Unsupervised evolution of protein and antibody complexes with a structure-informed language model

成果类型:
Article
署名作者:
Shanker, Varun R.; Bruun, Theodora U. J.; Hie, Brian L.; Kim, Peter S.
署名单位:
Stanford University; Stanford University; Stanford University; Stanford University; Chan Zuckerberg Initiative (CZI); Stanford University; Stanford University
刊物名称:
SCIENCE
ISSN/ISSBN:
0036-10394
DOI:
10.1126/science.adk8946
发表日期:
2024-07-05
页码:
46-53
关键词:
fitness landscapes sequence DESIGN selection RECOGNITION inhibition generation reveals set
摘要:
Large language models trained on sequence information alone can learn high-level principles of protein design. However, beyond sequence, the three-dimensional structures of proteins determine their specific function, activity, and evolvability. Here, we show that a general protein language model augmented with protein structure backbone coordinates can guide evolution for diverse proteins without the need to model individual functional tasks. We also demonstrate that ESM-IF1, which was only trained on single-chain structures, can be extended to engineer protein complexes.

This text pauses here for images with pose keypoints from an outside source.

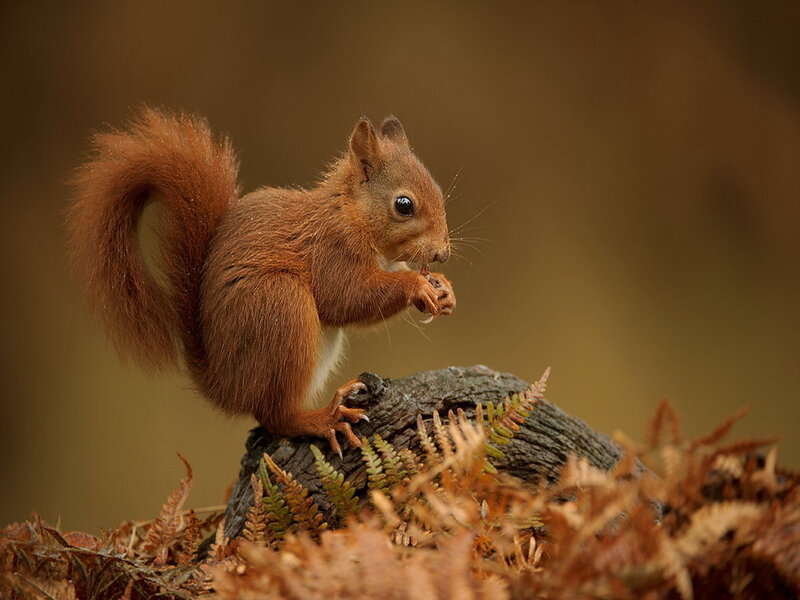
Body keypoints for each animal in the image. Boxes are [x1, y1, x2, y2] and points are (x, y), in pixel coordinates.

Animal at [68, 109, 455, 456]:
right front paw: (416, 286)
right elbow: (346, 298)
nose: (443, 252)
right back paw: (322, 418)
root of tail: (226, 384)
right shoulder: (330, 251)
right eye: (403, 205)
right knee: (276, 416)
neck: (351, 213)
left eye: (439, 192)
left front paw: (442, 287)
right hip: (281, 306)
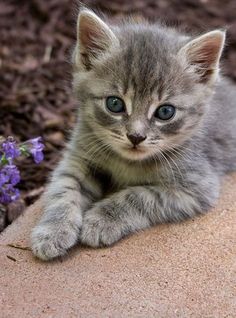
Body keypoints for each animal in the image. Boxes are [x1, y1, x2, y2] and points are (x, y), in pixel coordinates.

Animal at [31, 9, 236, 260]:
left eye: (165, 112)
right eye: (115, 104)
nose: (136, 137)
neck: (127, 162)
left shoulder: (198, 187)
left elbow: (138, 196)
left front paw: (101, 220)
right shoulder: (78, 157)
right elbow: (64, 189)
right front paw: (53, 230)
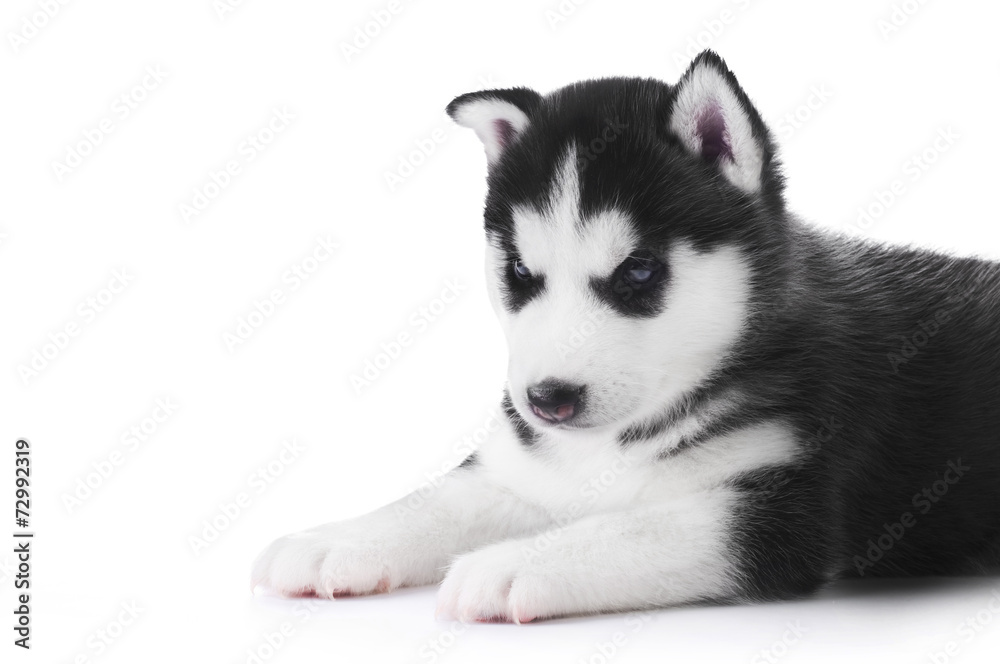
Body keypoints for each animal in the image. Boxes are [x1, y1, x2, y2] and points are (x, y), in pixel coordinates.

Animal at [254, 52, 1000, 624]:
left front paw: (509, 564)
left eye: (638, 271)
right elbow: (436, 501)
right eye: (519, 273)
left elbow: (636, 524)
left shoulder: (784, 511)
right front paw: (338, 539)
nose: (548, 400)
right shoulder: (528, 470)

Using this approach, we screened about 30 variants of two therapeutic clinical antibodies used to treat severe acute respiratory syndrome coronavirus 2 (SARS-CoV-2) infection. We achieved up to 25-fold improvement in neutralization and 37-fold improvement in affinity against antibody-escaped viral variants of concern BQ.1.1 and XBB.1.5, respectively. These findings highlight the advantage of integrating structural information to identify efficient protein evolution trajectories without requiring any task-specific training data.